İddialara yanıt verdi
Gündemde en sık yer verilen, Erçimsan’ın ödeyemeyeceği derece yüksek bir borçluluk içinde olduğu ve varlıklarının bu borçları ödemeye yetmediği, bu sebeple de bankanın Trabzon’da bulunan arsaya el koyduğu yönündeki iddiaların gerçekle hiçbir alakası olmadığını ifade eden Yücelik, “Erçimsan’ın ya da Aşkale Çimento’nun ödeyemeyeceği derecede yüksek bir borçluluk durumu yoktur. Türkiye’de üretim yapan diğer tüm sanayi şirketleri gibi, kredi imkânlarından faydalanmış ve bugün de pek çok şirketin başaramadığı bir şeyi başararak tüm borç yükümlülüklerini finansal yeniden yapılandırma ile Türk Lirasına çevirmiş ve uzun vadeli bir ödeme takvimine bağlamıştır. Borsaya açık olup da KAP üzerinden bu tür gelişmeleri paylaşan tüm şirketler de bu şekildeki bir gelişmeyi olumlu bir haber olarak duyururlar. Söz konusu Erçimsan olunca, yerel basında sürekli aynı kişiler tarafından bunun kötü bir şey gibi lanse edilerek sürekli eleştiri konusu olması iyi niyetten uzak bir tavırdır. Kaldı ki, Türkiye’nin sayılı büyüklükteki şirketlerinden birinin ticari itibarıyla ilgili bu kadar asılsız ve olumsuz bir algı oluşturulma gayreti, her şeyden önce bu şirkette hisse sahibi olan Erzurumlu hemşehrilerimizi de zarara uğratmaktan başka bir işe yaramaz. 30 yıldır dünya markası olma yolunda adımlar atan şirketimize ve yönetimine atılan bu iftiralar için yasal yollara başvurulmuştur.
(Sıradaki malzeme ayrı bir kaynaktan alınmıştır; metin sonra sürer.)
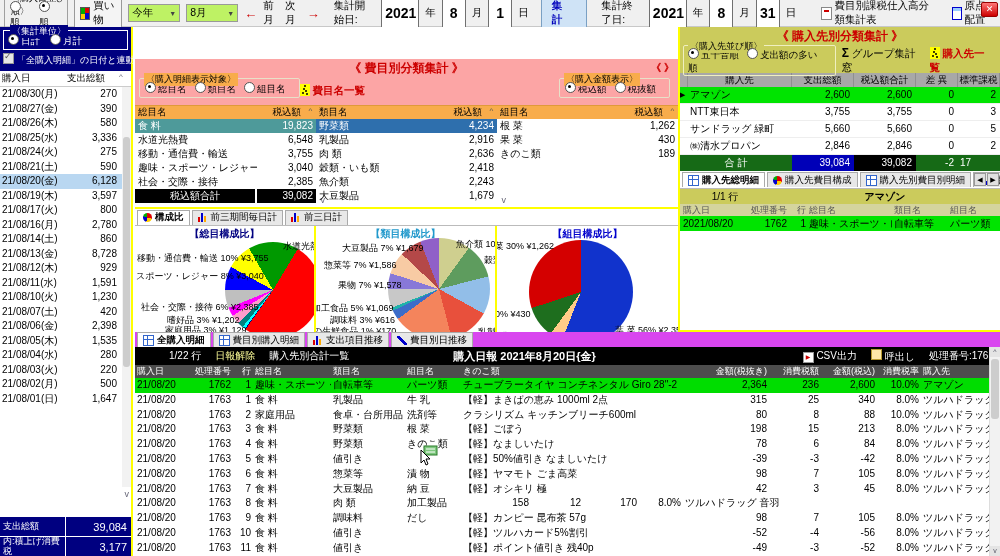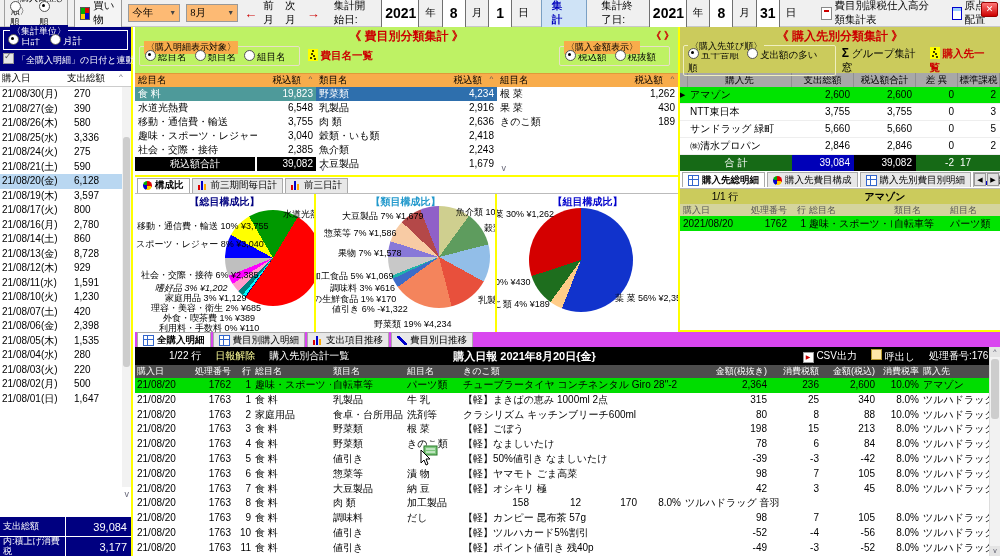--- a/index.html
+++ b/index.html
@@ -15,7 +15,7 @@
   .checkbox.on::after{content:"✓";position:absolute;left:0px;top:-3px;font-size:9px;color:#555;}
   .btn{border:1px solid #999;background:#f4f4f4;padding:1px 5px;display:inline-flex;align-items:center;gap:3px;cursor:default;}
   .icon-shop{width:11px;height:11px;display:inline-block;background:conic-gradient(#d00 0 25%,#00c 0 50%,#fc0 0 75%,#0a0 0 100%);border:1px solid #555;}
-  .select{background:#fdba74;border:1px solid #999;padding:1px 3px;display:inline-flex;align-items:center;gap:8px;min-width:44px;justify-content:space-between;font-family:Liberation Serif, serif;}
+  .select{background:#bef264;border:1px solid #999;padding:1px 3px;display:inline-flex;align-items:center;gap:8px;min-width:44px;justify-content:space-between;}
   .select .arr{font-size:7px;color:#444;}
   .red-arrow{color:#c00;font-weight:bold;font-size:13px;line-height:1;}
   .numbox{display:inline-block;border:1px solid #707070;background:#fff;font-weight:bold;font-size:14px;text-align:center;padding:8px 3px;min-width:16px;}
“El koyma diye bir durum söz konusu değil”
Diğer taraftan, dördü entegre fabrika olmak üzere 6 çimento fabrikasıyla sürekli üretim yapan ve ürettiğini satarak kâr elde eden bir grup şirketi olarak, varlıklarımızın borçlarımızı ödemeye yetmemesi gibi bir durum olası değildir. Kaldı ki, bugün uluslararası geçerliliği olan yöntemlerle fabrikaların değerlemesi yapıldığında, mevcut tesislerimizin değeri toplam borcumuzun oldukça üzerindedir. Kredileri yeniden yapılandıran Bankanın Trabzon’daki arsamıza el koyduğu yönündeki iddiaları ortaya atanların ise, hayatlarında hiç ticari faaliyette bulunmadıklarını, faiz yükünü düşürme maksatlı rutin bir işlemden haberdar olmadıklarını ve geri alım hakkı önceliğinin ne anlama geldiğini bilmediklerini anlıyorum. El koyma diye bir durum söz konusu değil.” açıklamalarında bulundu.
Aşkale fabrikasının tam kapasite çalışmadığı, bu sebeple İran’dan Erzurum’a çimento getirildiği, Van’daki fabrikanın ise tuğla döktüğü gerekçesiyle çalıştırılmadan atıl durumda bırakıldığı iddiaları sorulduğunda, Yücelik “Ben hayallerle ya da afaki cümlelerle değil, somut ve net rakamlarla konuşmayı tercih ederim. Bu rakamlar da gizli saklı rakamlar değil. Bizzat devletin resmi olarak yayınladığı rakamlardır ve isteyen herkes açıp doğruluğunu teyit edebilir. Türkiye, çimento üretim miktarı açısından uzun yıllardır Avrupa’nın lider ülkesi olduğu gibi, 2022 yılında Dünya’nın lider ihracatçısı konumuna geldi. 119 milyon tona ulaşmış üretim kapasitemize rağmen, sektör olarak 2021’de 79 milyon ton, 2022’de 73 milyon 708 bin ton üretim gerçekleştirmişiz. Ancak, 2021’de 60 milyon ton olan iç satışlar, 2022’de 54 milyon 610 bin tona gerilemiş. Yani, ülkemizde bir yılda ciddi bir talep daralması yaşanmış ve üretimde % 6,6, iç satışlarda % 9,3’lük düşüş meydana gelmiş. Bizim üretim yaptığımız Doğu Anadolu Bölgesinde, 2022 yılındaki daralma ise % 26,6’ya ulaşmış. Buradaki sıkıntı üretim kapasitesi ya da üretememiş olmak değil. Çimento’nun büyük alıcısı, kamu yatırımları olduğu için, kamu yatırımlarındaki bölgesel azalma, ister istemez çimentoya olan talebi de azaltıyor.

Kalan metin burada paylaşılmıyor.